I just picked up 3 Elgin pocket watches (and 20 other watches and parts) at a garage sale for $9 USD! The two in a pocket watch case actually still work.
I have 3 questions. 
1. Does anyone have an approximate year on these watches (the one outside of the case is 1912/13) 
2. How do I open the other two pocket watches so I can see the serial number? 
3. Where can I find a crystal to replace the missing one?

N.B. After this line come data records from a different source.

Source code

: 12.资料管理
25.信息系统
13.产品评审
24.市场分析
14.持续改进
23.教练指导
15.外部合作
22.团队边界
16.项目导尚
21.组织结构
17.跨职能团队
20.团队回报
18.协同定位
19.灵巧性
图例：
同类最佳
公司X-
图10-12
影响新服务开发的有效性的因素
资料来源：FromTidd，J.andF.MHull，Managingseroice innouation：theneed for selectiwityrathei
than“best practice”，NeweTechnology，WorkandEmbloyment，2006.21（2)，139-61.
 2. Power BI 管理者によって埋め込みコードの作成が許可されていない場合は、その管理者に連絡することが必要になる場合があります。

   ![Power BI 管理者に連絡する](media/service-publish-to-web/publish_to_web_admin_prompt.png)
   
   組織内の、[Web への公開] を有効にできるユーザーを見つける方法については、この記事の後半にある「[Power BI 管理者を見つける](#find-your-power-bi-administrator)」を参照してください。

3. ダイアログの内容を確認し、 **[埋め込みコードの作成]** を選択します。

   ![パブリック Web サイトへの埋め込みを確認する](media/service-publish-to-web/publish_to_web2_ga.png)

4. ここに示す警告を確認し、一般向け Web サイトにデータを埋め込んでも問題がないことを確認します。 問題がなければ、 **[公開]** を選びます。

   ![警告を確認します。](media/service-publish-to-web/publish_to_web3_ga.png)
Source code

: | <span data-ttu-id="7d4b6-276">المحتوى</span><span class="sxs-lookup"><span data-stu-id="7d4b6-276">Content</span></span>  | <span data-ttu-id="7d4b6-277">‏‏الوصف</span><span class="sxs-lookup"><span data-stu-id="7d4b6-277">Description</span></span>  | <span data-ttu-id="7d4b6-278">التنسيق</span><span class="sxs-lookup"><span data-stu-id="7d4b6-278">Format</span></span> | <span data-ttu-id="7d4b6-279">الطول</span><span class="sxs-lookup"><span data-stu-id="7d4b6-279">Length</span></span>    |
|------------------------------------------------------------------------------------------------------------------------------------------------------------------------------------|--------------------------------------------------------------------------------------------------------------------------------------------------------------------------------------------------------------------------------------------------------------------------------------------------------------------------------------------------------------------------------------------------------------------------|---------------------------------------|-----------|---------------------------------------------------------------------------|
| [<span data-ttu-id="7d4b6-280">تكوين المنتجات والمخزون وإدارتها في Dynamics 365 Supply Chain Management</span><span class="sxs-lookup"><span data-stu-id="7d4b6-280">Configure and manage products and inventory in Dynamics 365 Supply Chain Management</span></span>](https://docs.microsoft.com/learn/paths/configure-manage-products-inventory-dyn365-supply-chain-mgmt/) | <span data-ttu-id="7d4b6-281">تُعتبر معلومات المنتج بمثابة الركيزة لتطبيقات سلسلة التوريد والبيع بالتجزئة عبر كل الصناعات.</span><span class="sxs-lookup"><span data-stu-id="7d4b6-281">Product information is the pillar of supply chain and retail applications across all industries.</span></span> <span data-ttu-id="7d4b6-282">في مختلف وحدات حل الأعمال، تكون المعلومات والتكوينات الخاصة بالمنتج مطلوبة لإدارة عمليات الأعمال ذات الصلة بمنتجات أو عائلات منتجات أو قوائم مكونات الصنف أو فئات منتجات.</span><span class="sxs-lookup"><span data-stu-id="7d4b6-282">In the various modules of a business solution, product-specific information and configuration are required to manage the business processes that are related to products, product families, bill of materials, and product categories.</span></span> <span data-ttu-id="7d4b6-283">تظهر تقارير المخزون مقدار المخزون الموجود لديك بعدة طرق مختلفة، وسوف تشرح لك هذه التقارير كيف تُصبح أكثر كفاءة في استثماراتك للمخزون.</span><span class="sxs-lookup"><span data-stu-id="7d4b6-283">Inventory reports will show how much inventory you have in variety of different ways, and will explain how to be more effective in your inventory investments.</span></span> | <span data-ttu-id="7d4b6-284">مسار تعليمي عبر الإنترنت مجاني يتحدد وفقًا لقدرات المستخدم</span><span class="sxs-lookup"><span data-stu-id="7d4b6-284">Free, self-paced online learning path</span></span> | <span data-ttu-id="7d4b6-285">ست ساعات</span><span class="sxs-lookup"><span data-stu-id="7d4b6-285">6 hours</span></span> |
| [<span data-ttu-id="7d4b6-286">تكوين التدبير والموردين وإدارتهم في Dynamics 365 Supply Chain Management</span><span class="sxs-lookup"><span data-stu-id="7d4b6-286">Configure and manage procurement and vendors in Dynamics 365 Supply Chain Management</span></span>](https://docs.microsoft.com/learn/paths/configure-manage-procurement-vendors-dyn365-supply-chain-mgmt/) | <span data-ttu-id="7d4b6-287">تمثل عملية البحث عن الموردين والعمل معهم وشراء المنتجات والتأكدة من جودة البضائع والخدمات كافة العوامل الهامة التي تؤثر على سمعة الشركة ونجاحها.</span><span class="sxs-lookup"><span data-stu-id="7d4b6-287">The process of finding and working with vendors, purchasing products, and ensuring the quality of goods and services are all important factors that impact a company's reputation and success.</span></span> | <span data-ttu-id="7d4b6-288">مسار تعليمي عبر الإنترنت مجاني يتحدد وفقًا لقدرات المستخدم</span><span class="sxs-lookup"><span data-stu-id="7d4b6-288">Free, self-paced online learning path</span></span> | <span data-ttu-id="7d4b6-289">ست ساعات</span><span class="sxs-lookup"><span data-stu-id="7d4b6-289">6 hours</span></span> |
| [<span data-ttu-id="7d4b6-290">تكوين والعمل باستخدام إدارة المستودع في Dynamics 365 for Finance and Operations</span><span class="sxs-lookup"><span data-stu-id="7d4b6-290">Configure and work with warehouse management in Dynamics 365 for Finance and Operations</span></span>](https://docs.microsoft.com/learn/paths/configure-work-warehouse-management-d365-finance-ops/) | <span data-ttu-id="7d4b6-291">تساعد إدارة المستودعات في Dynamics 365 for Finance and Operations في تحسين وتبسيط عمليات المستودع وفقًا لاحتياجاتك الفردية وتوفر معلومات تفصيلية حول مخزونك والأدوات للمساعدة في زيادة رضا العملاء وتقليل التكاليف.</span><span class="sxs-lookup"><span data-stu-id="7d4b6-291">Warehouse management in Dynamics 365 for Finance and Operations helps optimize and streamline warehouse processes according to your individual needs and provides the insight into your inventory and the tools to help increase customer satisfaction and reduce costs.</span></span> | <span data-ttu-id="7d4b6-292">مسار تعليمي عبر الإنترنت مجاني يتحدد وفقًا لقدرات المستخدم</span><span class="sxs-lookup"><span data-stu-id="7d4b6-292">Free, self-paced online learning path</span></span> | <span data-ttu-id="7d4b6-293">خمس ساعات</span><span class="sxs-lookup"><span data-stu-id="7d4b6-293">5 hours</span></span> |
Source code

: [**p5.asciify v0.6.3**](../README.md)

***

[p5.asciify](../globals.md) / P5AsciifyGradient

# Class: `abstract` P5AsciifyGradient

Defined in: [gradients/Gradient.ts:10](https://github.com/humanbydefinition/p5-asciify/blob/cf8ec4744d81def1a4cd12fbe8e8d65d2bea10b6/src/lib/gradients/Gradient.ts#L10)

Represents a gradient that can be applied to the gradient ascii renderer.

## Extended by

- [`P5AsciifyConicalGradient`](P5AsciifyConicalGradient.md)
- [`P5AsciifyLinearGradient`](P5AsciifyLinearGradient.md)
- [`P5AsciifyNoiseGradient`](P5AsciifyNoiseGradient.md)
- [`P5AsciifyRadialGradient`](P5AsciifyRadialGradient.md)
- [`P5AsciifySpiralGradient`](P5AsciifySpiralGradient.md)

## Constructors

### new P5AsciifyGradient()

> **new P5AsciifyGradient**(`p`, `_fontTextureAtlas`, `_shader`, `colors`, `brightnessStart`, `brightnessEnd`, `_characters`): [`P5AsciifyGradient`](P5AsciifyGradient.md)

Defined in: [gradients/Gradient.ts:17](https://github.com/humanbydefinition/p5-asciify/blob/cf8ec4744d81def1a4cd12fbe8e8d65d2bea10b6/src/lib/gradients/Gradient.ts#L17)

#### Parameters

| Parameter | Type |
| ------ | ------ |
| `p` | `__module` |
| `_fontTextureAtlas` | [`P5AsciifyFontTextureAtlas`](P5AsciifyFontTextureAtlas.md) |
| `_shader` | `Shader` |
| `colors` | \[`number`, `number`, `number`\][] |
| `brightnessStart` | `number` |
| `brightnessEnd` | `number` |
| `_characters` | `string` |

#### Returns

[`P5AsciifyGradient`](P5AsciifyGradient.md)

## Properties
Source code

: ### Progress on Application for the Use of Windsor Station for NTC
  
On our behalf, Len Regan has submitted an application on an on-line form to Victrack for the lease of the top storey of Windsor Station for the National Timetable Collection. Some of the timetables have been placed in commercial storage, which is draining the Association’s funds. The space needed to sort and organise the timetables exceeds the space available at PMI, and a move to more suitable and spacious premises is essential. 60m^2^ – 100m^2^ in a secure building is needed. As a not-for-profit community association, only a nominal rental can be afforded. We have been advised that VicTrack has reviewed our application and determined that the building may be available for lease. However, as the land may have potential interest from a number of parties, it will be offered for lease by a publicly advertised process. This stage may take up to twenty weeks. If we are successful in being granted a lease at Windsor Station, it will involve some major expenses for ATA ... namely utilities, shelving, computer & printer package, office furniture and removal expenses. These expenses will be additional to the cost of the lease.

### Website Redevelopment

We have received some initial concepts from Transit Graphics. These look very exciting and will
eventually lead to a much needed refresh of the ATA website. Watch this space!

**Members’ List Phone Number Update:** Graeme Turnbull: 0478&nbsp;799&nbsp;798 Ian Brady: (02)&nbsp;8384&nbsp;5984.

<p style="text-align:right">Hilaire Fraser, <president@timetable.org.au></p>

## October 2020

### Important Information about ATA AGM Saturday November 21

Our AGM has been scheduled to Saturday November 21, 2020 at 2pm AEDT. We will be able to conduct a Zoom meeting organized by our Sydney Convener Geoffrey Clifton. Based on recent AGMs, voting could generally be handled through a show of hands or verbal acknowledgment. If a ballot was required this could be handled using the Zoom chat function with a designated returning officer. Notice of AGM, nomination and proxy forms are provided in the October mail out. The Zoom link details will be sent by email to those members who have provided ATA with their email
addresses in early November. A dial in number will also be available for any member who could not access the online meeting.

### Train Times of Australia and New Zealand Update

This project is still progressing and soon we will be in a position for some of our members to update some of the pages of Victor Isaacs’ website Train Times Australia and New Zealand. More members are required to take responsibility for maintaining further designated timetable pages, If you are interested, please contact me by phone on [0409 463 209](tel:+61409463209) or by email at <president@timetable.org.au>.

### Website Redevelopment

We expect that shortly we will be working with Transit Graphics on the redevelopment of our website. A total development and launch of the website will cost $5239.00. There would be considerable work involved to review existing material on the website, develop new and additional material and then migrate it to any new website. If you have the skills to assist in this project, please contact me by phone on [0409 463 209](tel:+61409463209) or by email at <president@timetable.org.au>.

Thanks a lot! It was a great day!!



__
https://flic.kr/p/U8JGr3


__
https://flic.kr/p/U8JGr3


__
https://flic.kr/p/U8JGr3


__
https://flic.kr/p/U8JGxA


----------



## RoddyJB (May 11, 2008)

It looks like the both have screw off backs to me. They may be quite hard to unscrew if they haven't been opened for a long time.

Rod


----------



## Sunbeam S7 (May 2, 2017)

Nice find.

Should be able to find a crystal on ebay; or maybe try Esslinger (USA).


----------



## antony (Dec 28, 2007)

OMG..........fabulous find.


----------



## vinn (Jun 14, 2015)

it takes a while to learn how to deal with "stuck screw back cases" or be able to determine if it un - screws or is popped off. this is the right forum to learn from, vinn


----------



## mel (Dec 6, 2006)

Take an EXACTO (tm) or similar hobby knife with a very fine sharp pointed blade, and see if there is a "seam" that you can run round with the very tip of the blade - -- no force - - to see if any muck or detritus comes out. A drop of solvent like ZIPPO lighter fluid may help soften the muck and keep cleaning it away and running round.

You may then (only may) be able to unscrew the back if indeed it is a screw back, or pop it if it's a push on. Patience is a virtue in cases like this (pun intended)

Good luck - - take your time! keep us posted, we like to know hoe folks get on :tumbleweed:


----------



## tixntox (Jul 17, 2009)

Try here for your information by entering serial number:-

http://elginwatches.org/databases/elgin_sn_intro.html


----------